Aim of the exercise:
Within the entries below, find the portion that opens with the line containing "Maar hoe werkt dat nu precies, zo’n bevei" and closes with the line containing "met een wachtwoord.". Retype that portion exactly and only.

══════════

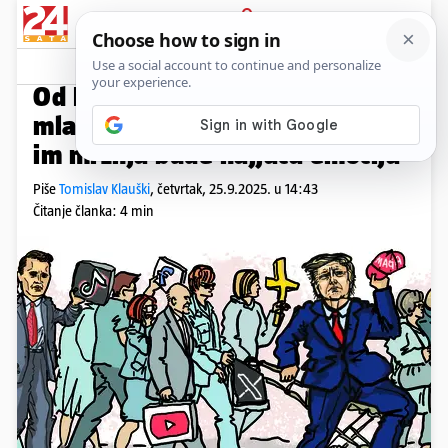
PRIJAVA
Kolumne
Komentari
238
KLAUŠKI O DESNICI
PLUS+
Od Kirka do Thompsona: Kako
mlade mozgove prepariraju da
im mržnja bude najjača emocija
Piše
Tomislav Klauški
,
četvrtak, 25.9.2025. u 14:43
Čitanje članka: 4 min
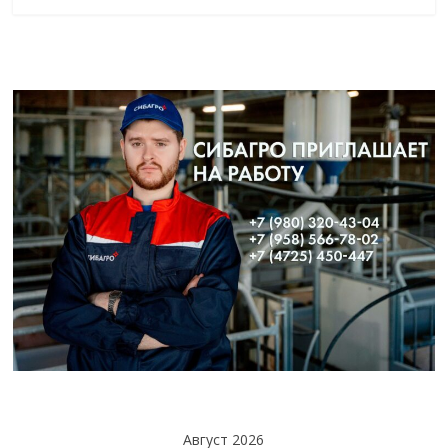
Август 2026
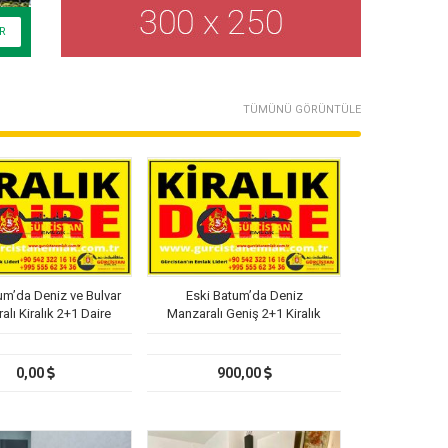
TÜMÜNÜ GÖRÜNTÜLE
um’da Deniz ve Bulvar
Eski Batum’da Deniz
lı Kiralık 2+1 Daire
Manzaralı Geniş 2+1 Kiralık
Daire
0,00
900,00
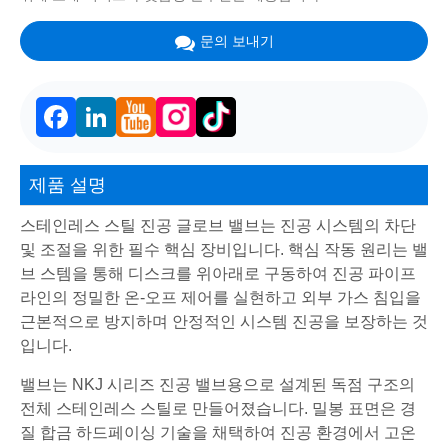
문의 보내기
Facebook
LinkedIn
제품 설명
스테인레스 스틸 진공 글로브 밸브는 진공 시스템의 차단
및 조절을 위한 필수 핵심 장비입니다. 핵심 작동 원리는 밸
브 스템을 통해 디스크를 위아래로 구동하여 진공 파이프
라인의 정밀한 온-오프 제어를 실현하고 외부 가스 침입을
근본적으로 방지하며 안정적인 시스템 진공을 보장하는 것
입니다.
밸브는 NKJ 시리즈 진공 밸브용으로 설계된 독점 구조의
전체 스테인레스 스틸로 만들어졌습니다. 밀봉 표면은 경
질 합금 하드페이싱 기술을 채택하여 진공 환경에서 고온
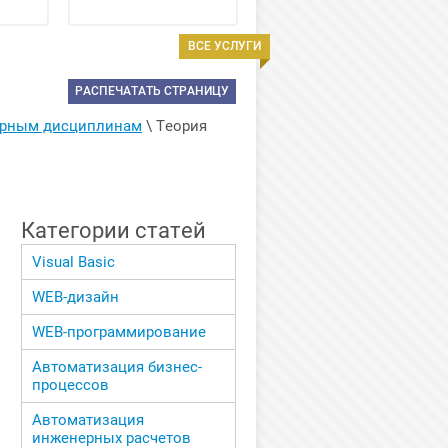
ВСЕ УСЛУГИ
РАСПЕЧАТАТЬ СТРАНИЦУ
ерным дисциплинам
 \ 
Теория 
Категории статей
Visual Basic
WEB-дизайн
WEB-программирование
Автоматизация бизнес-
процессов
Автоматизация
инженерных расчетов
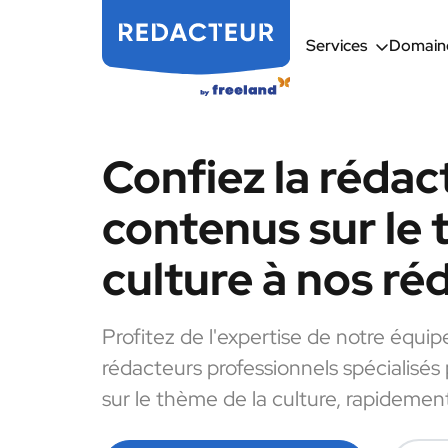
Services
Domaine
Confiez la rédac
contenus sur le 
culture à nos ré
Profitez de l'expertise de notre équip
rédacteurs professionnels spécialisés
sur le thème de la culture, rapidement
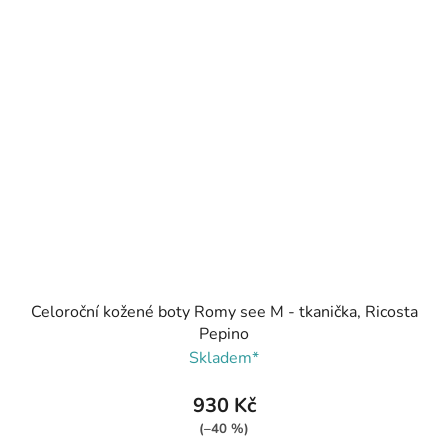
Celoroční kožené boty Romy see M - tkanička, Ricosta
Pepino
Skladem*
930 Kč
(–40 %)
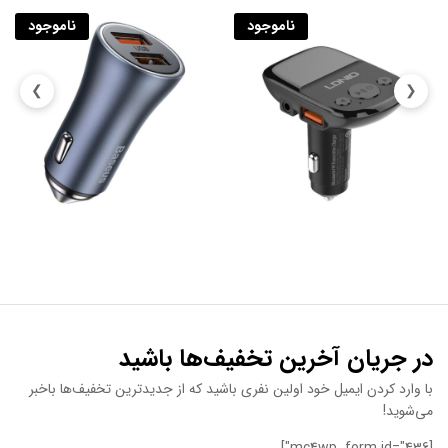
ناموجود
ناموجود
❯
❮
در جریان آخرین تخفیف‌ها باشید
با وارد کردن ایمیل خود اولین نفری باشید که از جدیدترین تخفیف‌ها باخبر
می‌شوید!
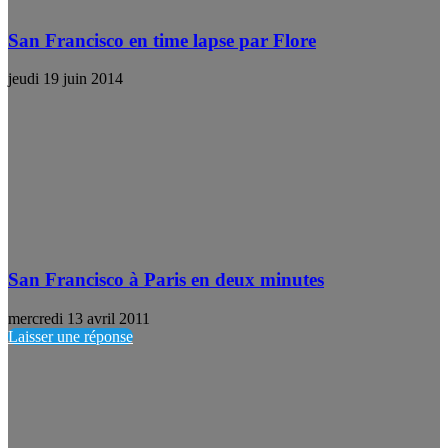
San Francisco en time lapse par Flore
jeudi 19 juin 2014
San Francisco à Paris en deux minutes
mercredi 13 avril 2011
Laisser une réponse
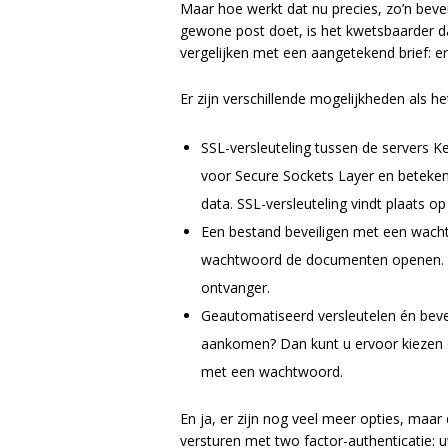
Maar hoe werkt dat nu precies, zo’n bevei
gewone post doet, is het kwetsbaarder da
vergelijken met een aangetekend brief: 
Er zijn verschillende mogelijkheden als he
SSL-versleuteling tussen de servers Ke
voor Secure Sockets Layer en betekent
data. SSL-versleuteling vindt plaats 
Een bestand beveiligen met een wacht
wachtwoord de documenten openen. Hi
ontvanger.
Geautomatiseerd versleutelen én beve
aankomen? Dan kunt u ervoor kiezen o
met een wachtwoord.
En ja, er zijn nog veel meer opties, maar
versturen met two factor-authenticatie: u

══════════

Answer space:
Maar hoe werkt dat nu precies, zo’n bevei
gewone post doet, is het kwetsbaarder da
vergelijken met een aangetekend brief: 
Er zijn verschillende mogelijkheden als he
SSL-versleuteling tussen de servers Ke
voor Secure Sockets Layer en betekent
data. SSL-versleuteling vindt plaats 
Een bestand beveiligen met een wacht
wachtwoord de documenten openen. Hi
ontvanger.
Geautomatiseerd versleutelen én beve
aankomen? Dan kunt u ervoor kiezen o
met een wachtwoord.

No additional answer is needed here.